Once the metal-containing complexes are bound to the electrode surface, the surrounding molecular environment can be subtly modified to alter the redox responses.
“Every chemical transformation involves changes in structure and energy that are associated with a chemical potential,” Moore said. “The coatings reported in this work enable the surface-immobilized metal centers to operate across a relatively large span of potentials for applications in a range of chemical processes and emerging technologies.”
Catalyzing research
Some of these new ideas were recently discussed at the Winter Inter-American Photochemical Society (I-APS) Conference, which took place in Sarasota, Florida, Jan. 2–5. The lively conference was co-organized by Moore and his colleague Elizabeth Young of Lehigh University and brought together leading scientists in all areas of the photochemical sciences, from North and South America.
At the meeting, Wadsworth presented a poster titled, “Bridging Concepts between Heterogeneous-, Homogeneous-, and Bio-Catalysis to Model Photoelectrosynthetic Reactions” and received an award supported by the journal ACS Applied Materials & Interfaces, (the same journal featuring the current research cover story).
The researchers believe one of the strengths of bio-inspired and molecular-based strategies is the diversity in structure and function this approach enables.

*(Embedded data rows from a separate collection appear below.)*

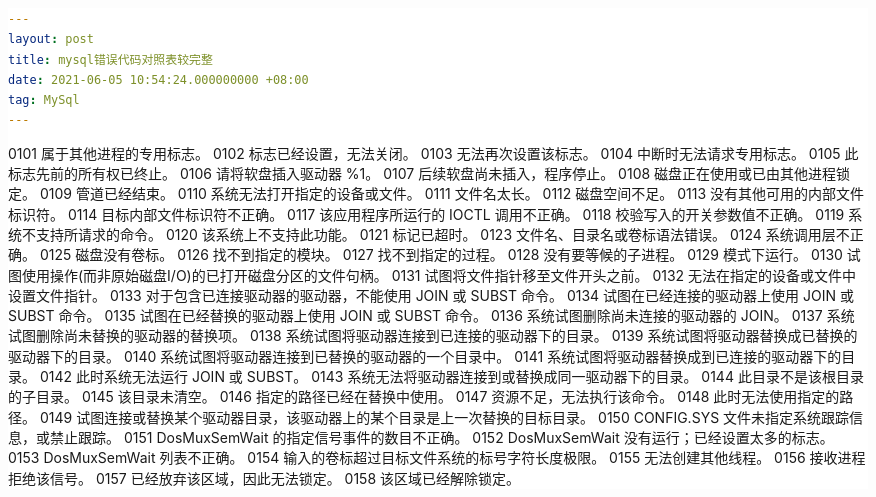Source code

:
 ```yaml
---
layout: post
title: mysql错误代码对照表较完整
date: 2021-06-05 10:54:24.000000000 +08:00
tag: MySql
---
```


0101 属于其他进程的专用标志。 
0102 标志已经设置，无法关闭。 
0103 无法再次设置该标志。 
0104 中断时无法请求专用标志。 
0105 此标志先前的所有权已终止。 
0106 请将软盘插入驱动器 %1。 
0107 后续软盘尚未插入，程序停止。 
0108 磁盘正在使用或已由其他进程锁定。 
0109 管道已经结束。 
0110 系统无法打开指定的设备或文件。 
0111 文件名太长。 
0112 磁盘空间不足。 
0113 没有其他可用的内部文件标识符。 
0114 目标内部文件标识符不正确。 
0117 该应用程序所运行的 IOCTL 调用不正确。 
0118 校验写入的开关参数值不正确。 
0119 系统不支持所请求的命令。 
0120 该系统上不支持此功能。 
0121 标记已超时。 
0123 文件名、目录名或卷标语法错误。 
0124 系统调用层不正确。 
0125 磁盘没有卷标。 
0126 找不到指定的模块。 
0127 找不到指定的过程。 
0128 没有要等候的子进程。 
0129 模式下运行。 
0130 试图使用操作(而非原始磁盘I/O)的已打开磁盘分区的文件句柄。 
0131 试图将文件指针移至文件开头之前。 
0132 无法在指定的设备或文件中设置文件指针。 
0133 对于包含已连接驱动器的驱动器，不能使用 JOIN 或 SUBST 命令。 
0134 试图在已经连接的驱动器上使用 JOIN 或 SUBST 命令。 
0135 试图在已经替换的驱动器上使用 JOIN 或 SUBST 命令。 
0136 系统试图删除尚未连接的驱动器的 JOIN。 
0137 系统试图删除尚未替换的驱动器的替换项。 
0138 系统试图将驱动器连接到已连接的驱动器下的目录。 
0139 系统试图将驱动器替换成已替换的驱动器下的目录。 
0140 系统试图将驱动器连接到已替换的驱动器的一个目录中。 
0141 系统试图将驱动器替换成到已连接的驱动器下的目录。 
0142 此时系统无法运行 JOIN 或 SUBST。 
0143 系统无法将驱动器连接到或替换成同一驱动器下的目录。 
0144 此目录不是该根目录的子目录。 
0145 该目录未清空。 
0146 指定的路径已经在替换中使用。 
0147 资源不足，无法执行该命令。 
0148 此时无法使用指定的路径。 
0149 试图连接或替换某个驱动器目录，该驱动器上的某个目录是上一次替换的目标目录。 
0150 CONFIG.SYS 文件未指定系统跟踪信息，或禁止跟踪。 
0151 DosMuxSemWait 的指定信号事件的数目不正确。 
0152 DosMuxSemWait 没有运行；已经设置太多的标志。 
0153 DosMuxSemWait 列表不正确。 
0154 输入的卷标超过目标文件系统的标号字符长度极限。 
0155 无法创建其他线程。 
0156 接收进程拒绝该信号。 
0157 已经放弃该区域，因此无法锁定。 
0158 该区域已经解除锁定。 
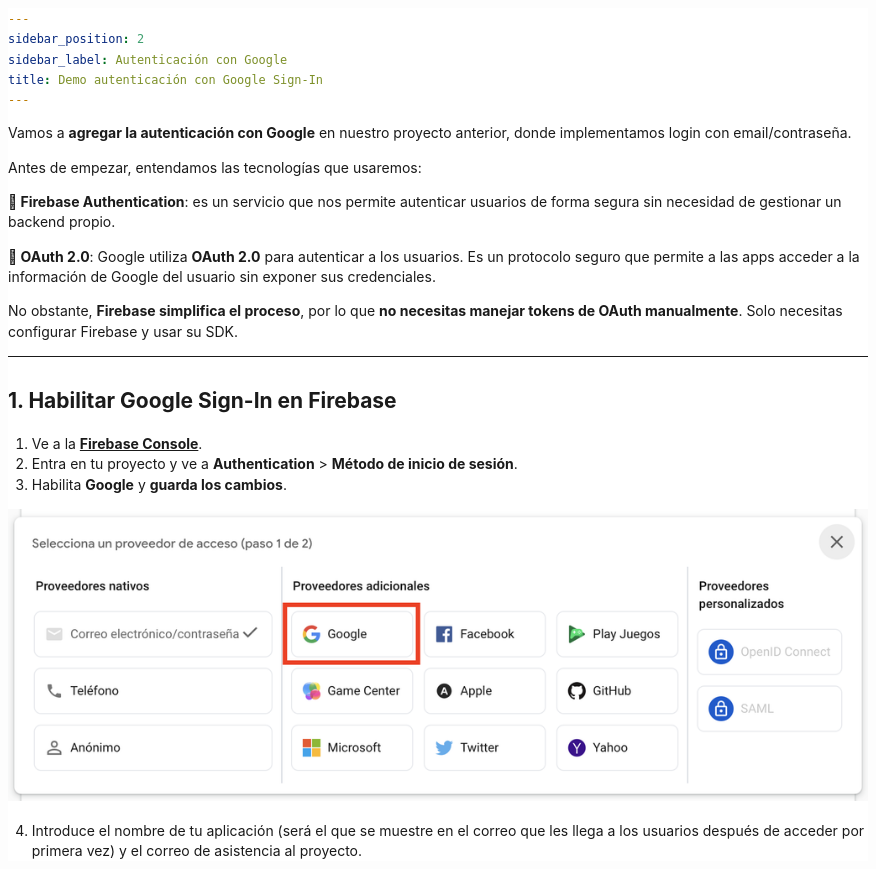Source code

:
 ```yaml
---
sidebar_position: 2
sidebar_label: Autenticación con Google
title: Demo autenticación con Google Sign-In
---
```


<div class="justify-text">

Vamos a **agregar la autenticación con Google** en nuestro proyecto anterior, donde implementamos login con email/contraseña.

Antes de empezar, entendamos las tecnologías que usaremos:

**🔹 Firebase Authentication**:  es un servicio que nos permite autenticar usuarios de forma segura sin necesidad de gestionar un backend propio.

**🔹 OAuth 2.0**: Google utiliza **OAuth 2.0** para autenticar a los usuarios. Es un protocolo seguro que permite a las apps acceder a la información de Google del usuario sin exponer sus credenciales.

No obstante, **Firebase simplifica el proceso**, por lo que **no necesitas manejar tokens de OAuth manualmente**. Solo necesitas configurar Firebase y usar su SDK.

---

## 1. Habilitar Google Sign-In en Firebase
1. Ve a la **[Firebase Console](https://console.firebase.google.com/)**.  
2. Entra en tu proyecto y ve a **Authentication** > **Método de inicio de sesión**.  
3. Habilita **Google** y **guarda los cambios**.  

![Habilitar Google Sign-In](../../0-img/habilitar-google-signin.png)

4. Introduce el nombre de tu aplicación (será el que se muestre en el correo que les llega a los usuarios después de acceder por primera vez) y el correo de asistencia al proyecto.
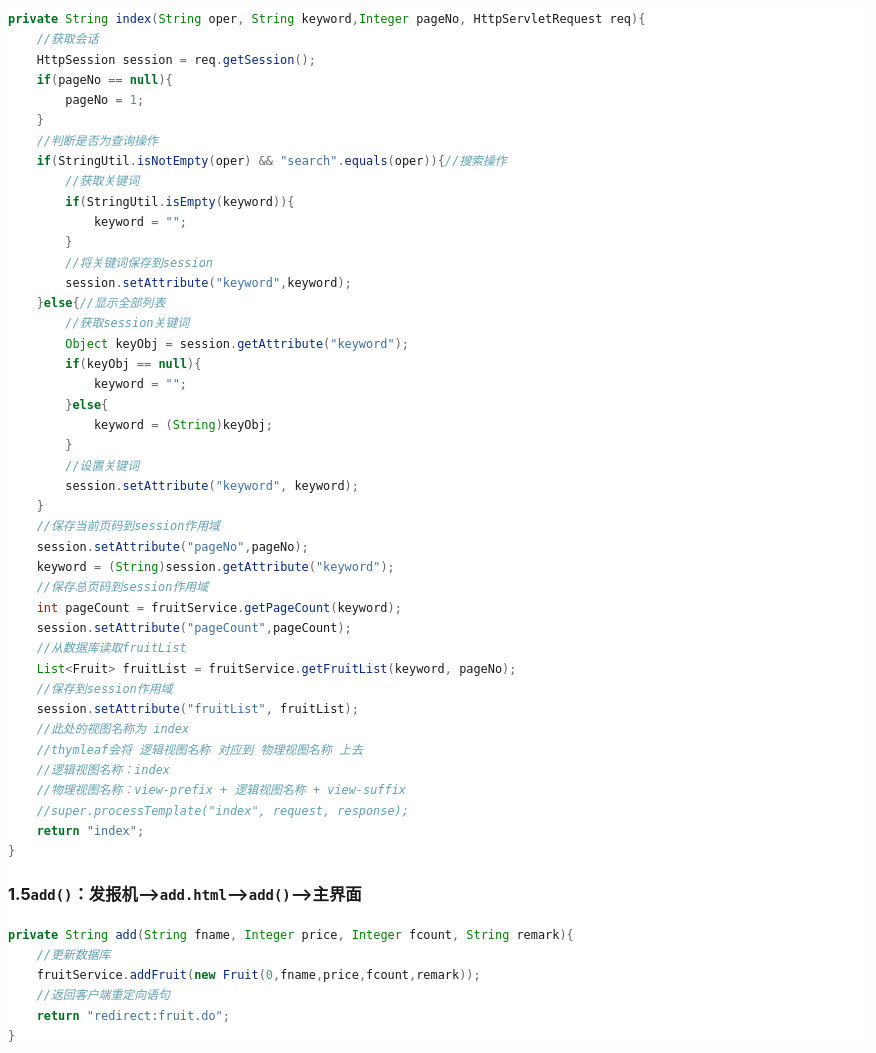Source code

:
 ```java
private String index(String oper, String keyword,Integer pageNo, HttpServletRequest req){
    //获取会话
    HttpSession session = req.getSession();
    if(pageNo == null){
        pageNo = 1;
    }
    //判断是否为查询操作
    if(StringUtil.isNotEmpty(oper) && "search".equals(oper)){//搜索操作
        //获取关键词
        if(StringUtil.isEmpty(keyword)){
            keyword = "";
        }
        //将关键词保存到session
        session.setAttribute("keyword",keyword);
    }else{//显示全部列表
        //获取session关键词
        Object keyObj = session.getAttribute("keyword");
        if(keyObj == null){
            keyword = "";
        }else{
            keyword = (String)keyObj;
        }
        //设置关键词
        session.setAttribute("keyword", keyword);
    }
    //保存当前页码到session作用域
    session.setAttribute("pageNo",pageNo);
    keyword = (String)session.getAttribute("keyword");
    //保存总页码到session作用域
    int pageCount = fruitService.getPageCount(keyword);
    session.setAttribute("pageCount",pageCount);
    //从数据库读取fruitList
    List<Fruit> fruitList = fruitService.getFruitList(keyword, pageNo);
    //保存到session作用域
    session.setAttribute("fruitList", fruitList);
    //此处的视图名称为 index
    //thymleaf会将 逻辑视图名称 对应到 物理视图名称 上去
    //逻辑视图名称：index
    //物理视图名称：view-prefix + 逻辑视图名称 + view-suffix
    //super.processTemplate("index", request, response);
    return "index";
}
```



### 1.5`add()`：发报机-->`add.html`-->`add()`-->主界面

```java
private String add(String fname, Integer price, Integer fcount, String remark){
    //更新数据库
    fruitService.addFruit(new Fruit(0,fname,price,fcount,remark));
    //返回客户端重定向语句
    return "redirect:fruit.do";
}
```
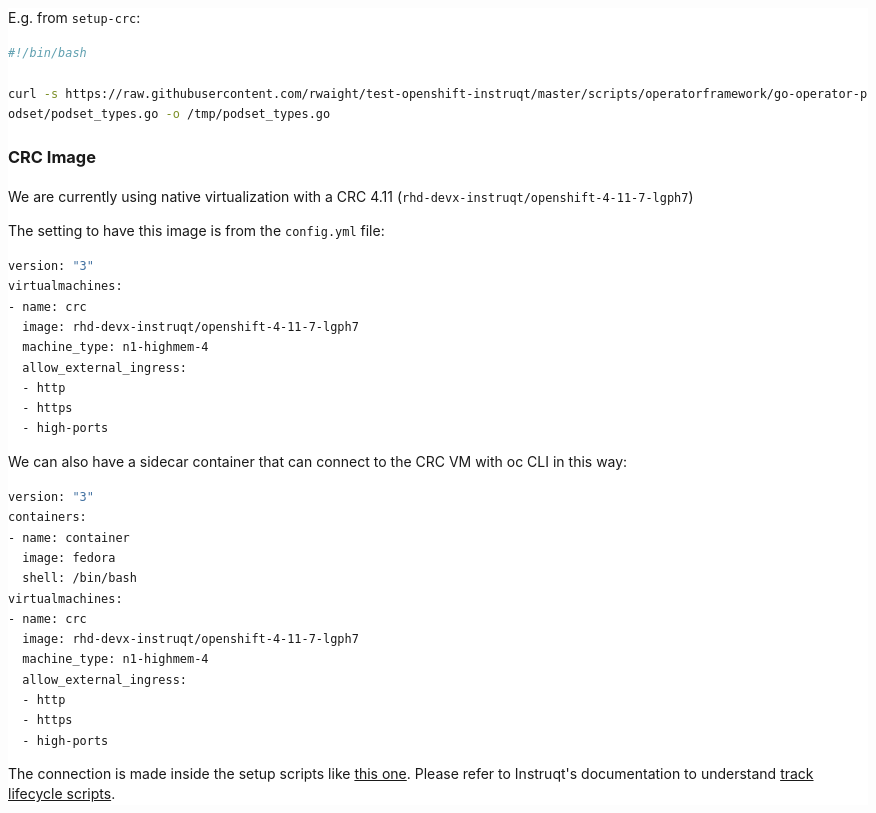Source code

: E.g. from `setup-crc`:

```bash
#!/bin/bash

curl -s https://raw.githubusercontent.com/rwaight/test-openshift-instruqt/master/scripts/operatorframework/go-operator-podset/podset_types.go -o /tmp/podset_types.go
```

### CRC Image

We are currently using native virtualization with a CRC 4.11 (`rhd-devx-instruqt/openshift-4-11-7-lgph7`)

The setting to have this image is from the `config.yml` file:

```bash
version: "3"
virtualmachines:
- name: crc
  image: rhd-devx-instruqt/openshift-4-11-7-lgph7
  machine_type: n1-highmem-4
  allow_external_ingress:
  - http
  - https
  - high-ports
```

We can also have a sidecar container that can connect to the CRC VM with oc CLI in this way:

```bash
version: "3"
containers:
- name: container
  image: fedora
  shell: /bin/bash
virtualmachines:
- name: crc
  image: rhd-devx-instruqt/openshift-4-11-7-lgph7
  machine_type: n1-highmem-4
  allow_external_ingress:
  - http
  - https
  - high-ports
```

The connection is made inside the setup scripts like [this one](https://github.com/rwaight/test-openshift-instruqt/blob/master/developing-on-openshift/developing-with-odo/track_scripts/setup-container). Please refer to Instruqt's documentation to understand [track lifecycle scripts](https://docs.instruqt.com/tracks/lifecycle-scripts).
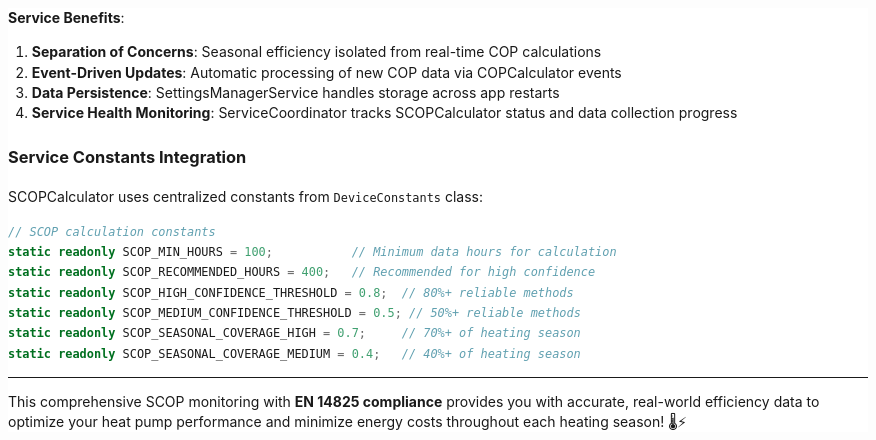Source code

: **Service Benefits**:

1. **Separation of Concerns**: Seasonal efficiency isolated from real-time COP calculations
2. **Event-Driven Updates**: Automatic processing of new COP data via COPCalculator events
3. **Data Persistence**: SettingsManagerService handles storage across app restarts
4. **Service Health Monitoring**: ServiceCoordinator tracks SCOPCalculator status and data collection progress

### Service Constants Integration

SCOPCalculator uses centralized constants from `DeviceConstants` class:

```typescript
// SCOP calculation constants
static readonly SCOP_MIN_HOURS = 100;           // Minimum data hours for calculation
static readonly SCOP_RECOMMENDED_HOURS = 400;   // Recommended for high confidence
static readonly SCOP_HIGH_CONFIDENCE_THRESHOLD = 0.8;  // 80%+ reliable methods
static readonly SCOP_MEDIUM_CONFIDENCE_THRESHOLD = 0.5; // 50%+ reliable methods
static readonly SCOP_SEASONAL_COVERAGE_HIGH = 0.7;     // 70%+ of heating season
static readonly SCOP_SEASONAL_COVERAGE_MEDIUM = 0.4;   // 40%+ of heating season
```

---

This comprehensive SCOP monitoring with **EN 14825 compliance** provides you with accurate, real-world efficiency data to optimize your heat pump performance and minimize energy costs throughout each heating season! 🌡️⚡

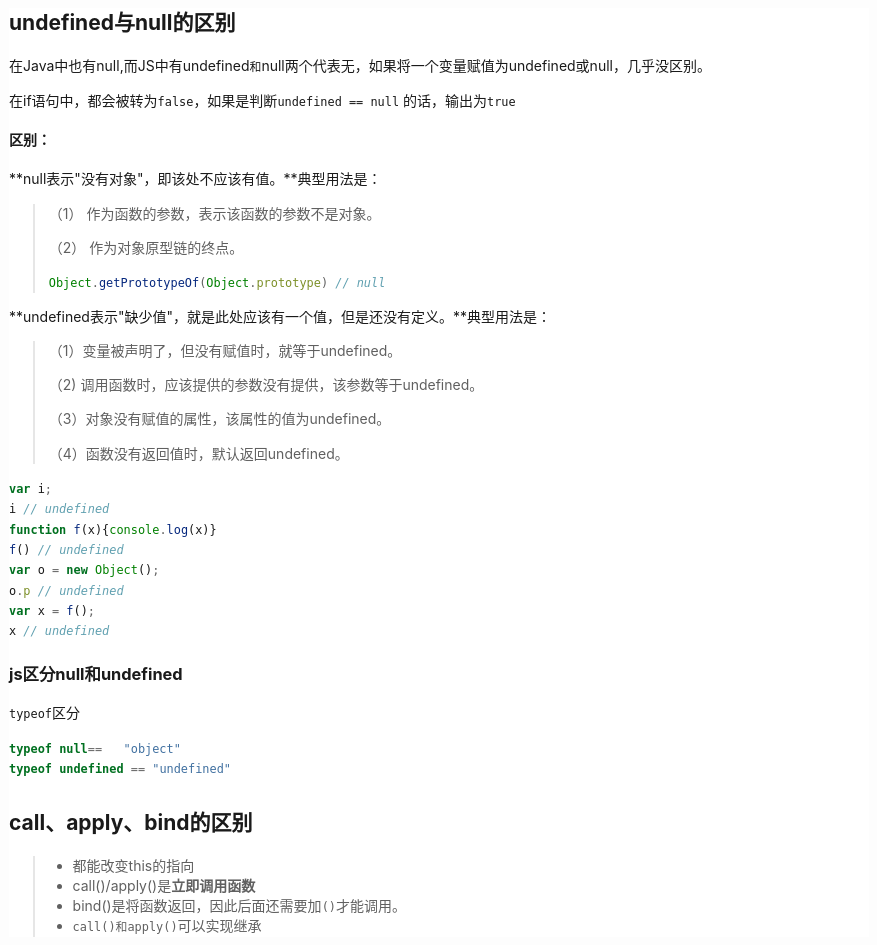## undefined与null的区别

在Java中也有null,而JS中有undefined`和`null两个代表无，如果将一个变量赋值为undefined或null，几乎没区别。

在if语句中，都会被转为`false`，如果是判断`undefined == null` 的话，输出为`true`

#### 区别：

**null表示"没有对象"，即该处不应该有值。**典型用法是：

> （1） 作为函数的参数，表示该函数的参数不是对象。
>
> （2） 作为对象原型链的终点。
>
> ```js
> Object.getPrototypeOf(Object.prototype) // null
> ```

**undefined表示"缺少值"，就是此处应该有一个值，但是还没有定义。**典型用法是：

> （1）变量被声明了，但没有赋值时，就等于undefined。
>
> （2) 调用函数时，应该提供的参数没有提供，该参数等于undefined。
>
> （3）对象没有赋值的属性，该属性的值为undefined。
>
> （4）函数没有返回值时，默认返回undefined。

```js
var i;
i // undefined
function f(x){console.log(x)}
f() // undefined
var o = new Object();
o.p // undefined
var x = f();
x // undefined
```

### js区分null和undefined

`typeof`区分

```js
typeof null==	"object"
typeof undefined ==	"undefined"
```


## call、apply、bind的区别

> - 都能改变this的指向
> - call()/apply()是**立即调用函数**
> - bind()是将函数返回，因此后面还需要加`()`才能调用。
> - `call()和apply()`可以实现继承

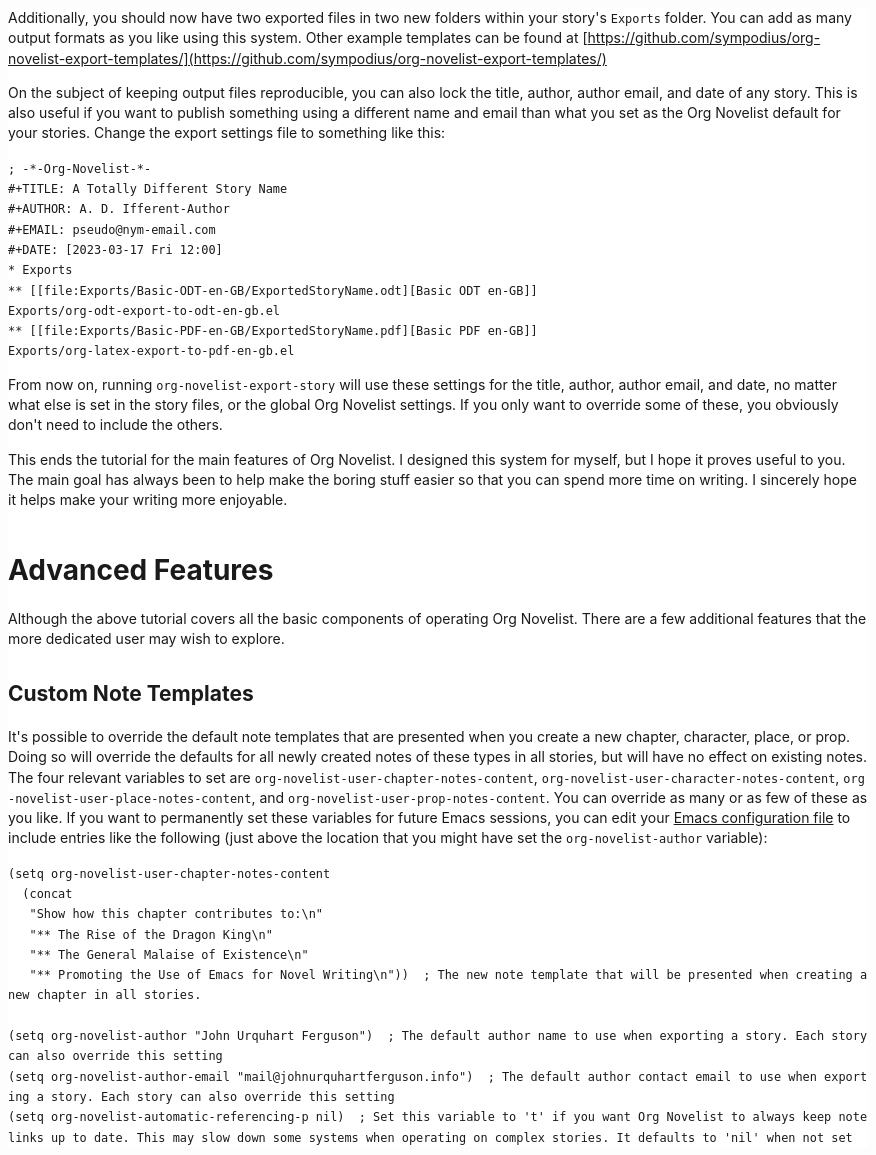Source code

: Additionally, you should now have two exported files in two new folders within your story's `Exports` folder. You can add as many output formats as you like using this system. Other example templates can be found at [https://github.com/sympodius/org-novelist-export-templates/](https://github.com/sympodius/org-novelist-export-templates/)

On the subject of keeping output files reproducible, you can also lock the title, author, author email, and date of any story. This is also useful if you want to publish something using a different name and email than what you set as the Org Novelist default for your stories. Change the export settings file to something like this:

```
; -*-Org-Novelist-*-
#+TITLE: A Totally Different Story Name
#+AUTHOR: A. D. Ifferent-Author
#+EMAIL: pseudo@nym-email.com
#+DATE: [2023-03-17 Fri 12:00]
* Exports
** [[file:Exports/Basic-ODT-en-GB/ExportedStoryName.odt][Basic ODT en-GB]]
Exports/org-odt-export-to-odt-en-gb.el
** [[file:Exports/Basic-PDF-en-GB/ExportedStoryName.pdf][Basic PDF en-GB]]
Exports/org-latex-export-to-pdf-en-gb.el
```

From now on, running `org-novelist-export-story` will use these settings for the title, author, author email, and date, no matter what else is set in the story files, or the global Org Novelist settings. If you only want to override some of these, you obviously don't need to include the others.

This ends the tutorial for the main features of Org Novelist. I designed this system for myself, but I hope it proves useful to you. The main goal has always been to help make the boring stuff easier so that you can spend more time on writing. I sincerely hope it helps make your writing more enjoyable.


# Advanced Features
Although the above tutorial covers all the basic components of operating Org Novelist. There are a few additional features that the more dedicated user may wish to explore.

## Custom Note Templates
It's possible to override the default note templates that are presented when you create a new chapter, character, place, or prop. Doing so will override the defaults for all newly created notes of these types in all stories, but will have no effect on existing notes. The four relevant variables to set are `org-novelist-user-chapter-notes-content`, `org-novelist-user-character-notes-content`, `org-novelist-user-place-notes-content`, and `org-novelist-user-prop-notes-content`. You can override as many or as few of these as you like. If you want to permanently set these variables for future Emacs sessions, you can edit your [Emacs configuration file](https://www.gnu.org/software/emacs/manual/html_node/emacs/Init-File.html) to include entries like the following (just above the location that you might have set the `org-novelist-author` variable):

``` elisp
(setq org-novelist-user-chapter-notes-content
  (concat
   "Show how this chapter contributes to:\n"
   "** The Rise of the Dragon King\n"
   "** The General Malaise of Existence\n"
   "** Promoting the Use of Emacs for Novel Writing\n"))  ; The new note template that will be presented when creating a new chapter in all stories.

(setq org-novelist-author "John Urquhart Ferguson")  ; The default author name to use when exporting a story. Each story can also override this setting
(setq org-novelist-author-email "mail@johnurquhartferguson.info")  ; The default author contact email to use when exporting a story. Each story can also override this setting
(setq org-novelist-automatic-referencing-p nil)  ; Set this variable to 't' if you want Org Novelist to always keep note links up to date. This may slow down some systems when operating on complex stories. It defaults to 'nil' when not set
```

“Diversity brings increased creativity and promotes innovation. This notion is leveraged not only in the materials we construct, but also in the team of researchers that guide the ongoing evolution of our science,” Moore said. “The current work features contributions from high school, undergraduate, graduate, and postgraduate students from across the globe.”
In addition to his research position at the Biodesign Institute, Moore is assistant professor in the School of Molecular Sciences at ASU, a Julie Ann Wrigley Global Institute for Sustainability scholar and guest faculty at Berkeley Lab. Moore’s research efforts and role as an exceptional scientific mentor were honored with a 2016 NSF CAREER Award.
This research was supported by the National Science Foundation under the Early Career Award 1653982. B.L.W. was supported by an IGERT-SUN fellowship funded by theNational Science Foundation (1144616) and the Phoenix Chapter of the ARCS Foundation.